Among the Hasidim5>
Among the Hasidim
The Israeli photographer, Gil Cohen-Magen, took his camera to Mea Shearim, a quarter in Jerusalem inhabited by the Hasidim. For ten consecutive years he would return to the neighbourhood to observe the everyday life of the local community, which is hermetic to outsiders. See for yourself what the Hasidic wedding, circumcision ceremony, redemption of the first-born son, first haircut, Hanukkah or the ritual bath look like.
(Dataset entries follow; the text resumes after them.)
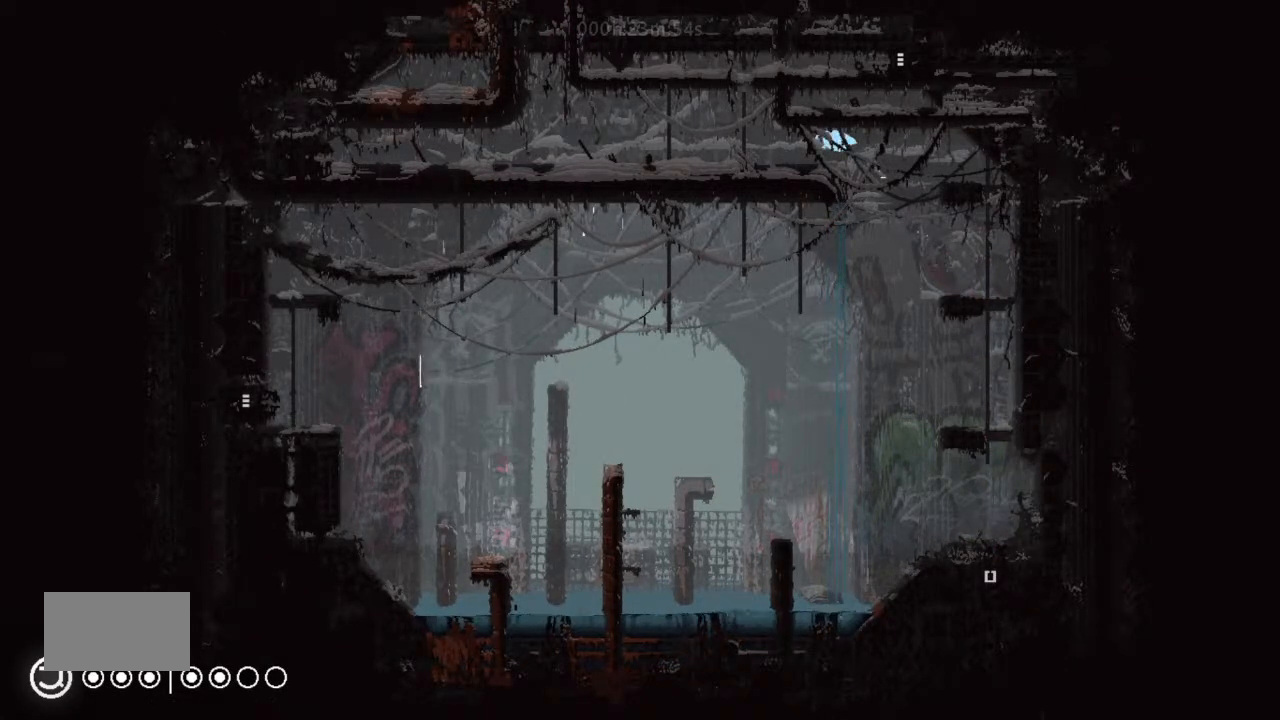
{"keys": ["j", "left"], "events": [[367, "j", "down"]]}
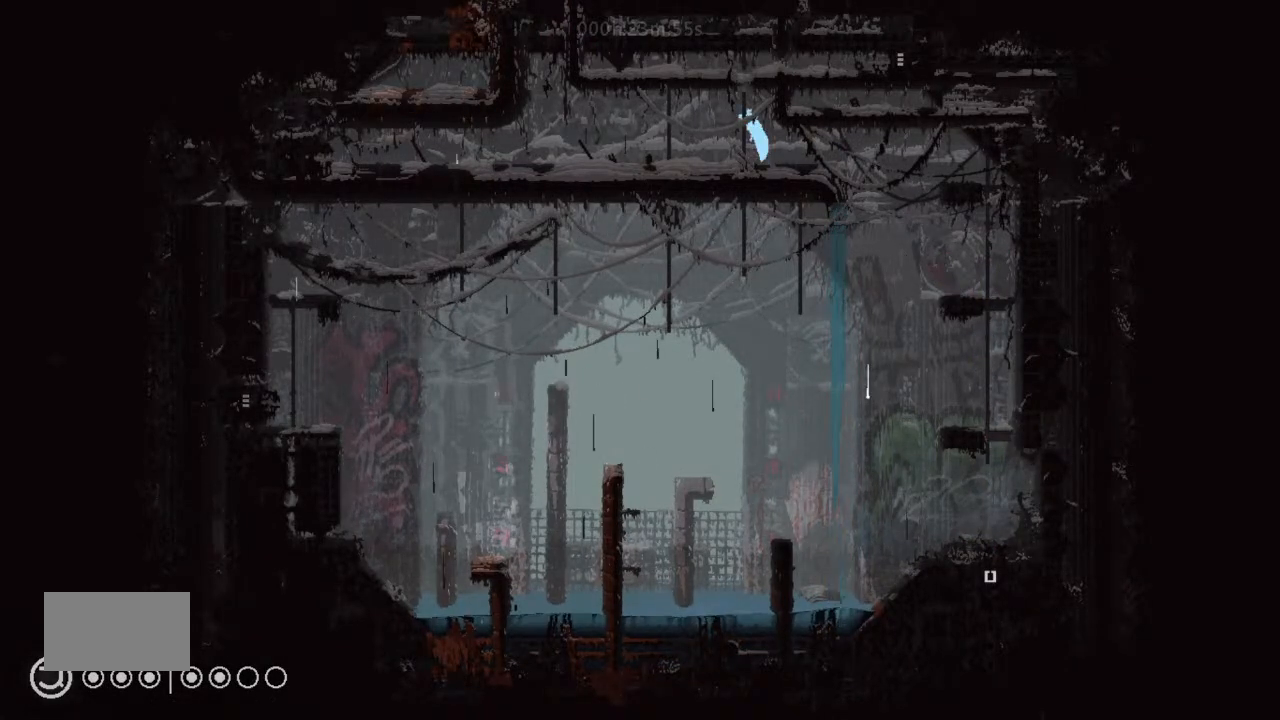
{"keys": ["left"], "events": [[33, "j", "up"], [400, "g", "down"], [500, "g", "up"]]}
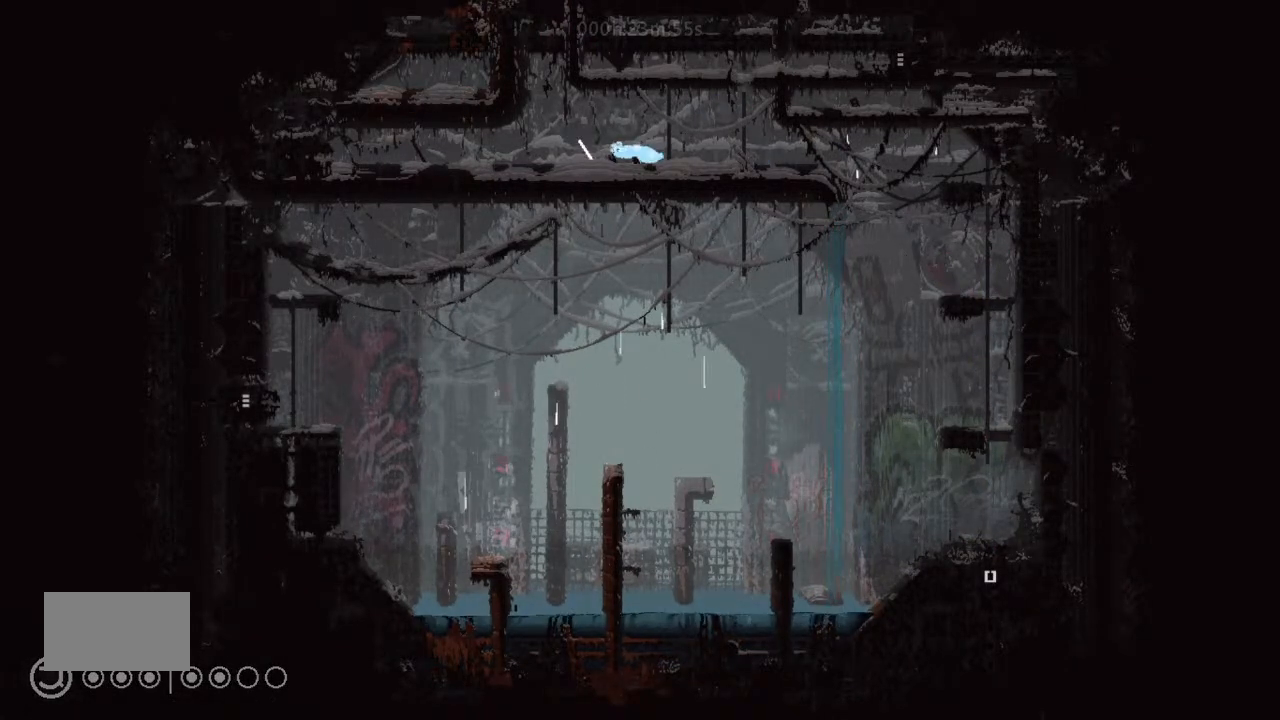
{"keys": ["right"], "events": [[133, "g", "down"], [167, "left", "up"], [200, "right", "down"], [300, "g", "up"]]}
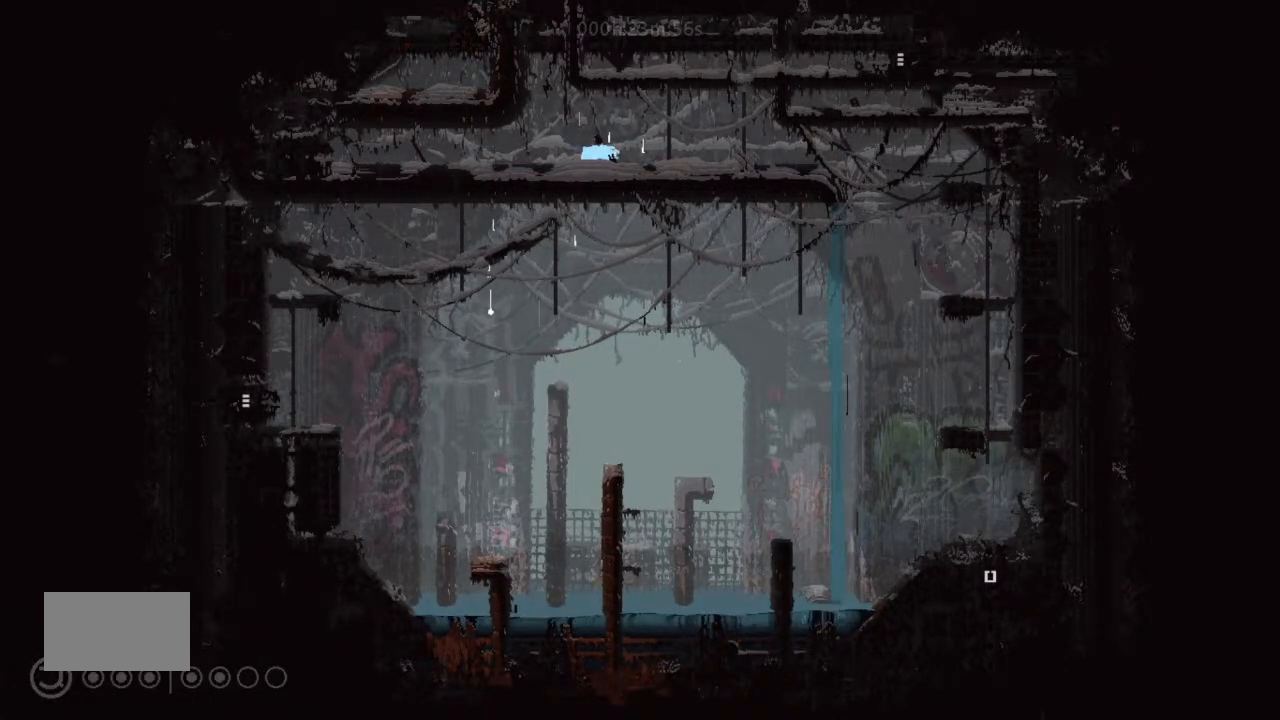
{"keys": ["j", "right"], "events": [[367, "j", "down"]]}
It all started from one typical reporter assignment received by Gil Cohen-Magen from Reuters. For the photographer, who was born and raised in one of the secular quarters of Jerusalem, treading the narrow streets of Mea Shearim, located only a stone's throw away, required verifying his own ideas of the Ultra-Orthodox Jews, which had been to a great extent shaped by the media. It was no easy task. The Hasidic communities, whose life he resolved to document, avoid being photographed in keeping with the Book of Exodus: "You shall not make for yourself a graven image, or any likeness of anything that is in heaven above, or that is in the earth beneath, or that is in the water under the earth"
Be that as it may, the photographer's determination and patience helped him gain the acceptance of the Hasidim. The project which launched in the Quarter of the Hundred Gates later incorporated other areas. As a result, he created a photographic essay on the communities which protect their identity and whose rhythm of life is governed by Torah and time-honoured traditions. Although the ban is related only to pictures taken for ritual purposes, Cohen-Magen and his camera were looked at with mistrust throughout the entire project.
The exhibition illustrates key aspects of the life of men, women and children of the Hasidic communities in Israel. Many of these communities were established in Poland and still use the names of their places of origin, among others, Belz (Bełz), Biala (Biała Podlaska), Ger (Góra Kalwaria) or Modzitz (Dęblin). The pictures show groups such as Belz, Bobov, Boyan, Breslov, Karlin-Stolin, Lelov, Satmar, Toldos Aharon, Toldos Avraham and Vyżnic. All of the communities trace their origin to Baal Shem Tov, a mystic from Podolia, and share similar philosophy, but differ slightly as far as religious practices and attire are concerned. The pictures depict, among others, the Hasidic wedding, circumcision, redemption of the first-born son, first haircut, Hanukkah or the ritual bath.
The official opening of the exhibition entitled "Among the Hasidim" will take place on 31 March at 6 p.m. The pictures are on display until 5 June.
The presentation is coordinated by the Galicia Jewish Museum in Kraków. The exhibition’s curator is Tomasz Strug.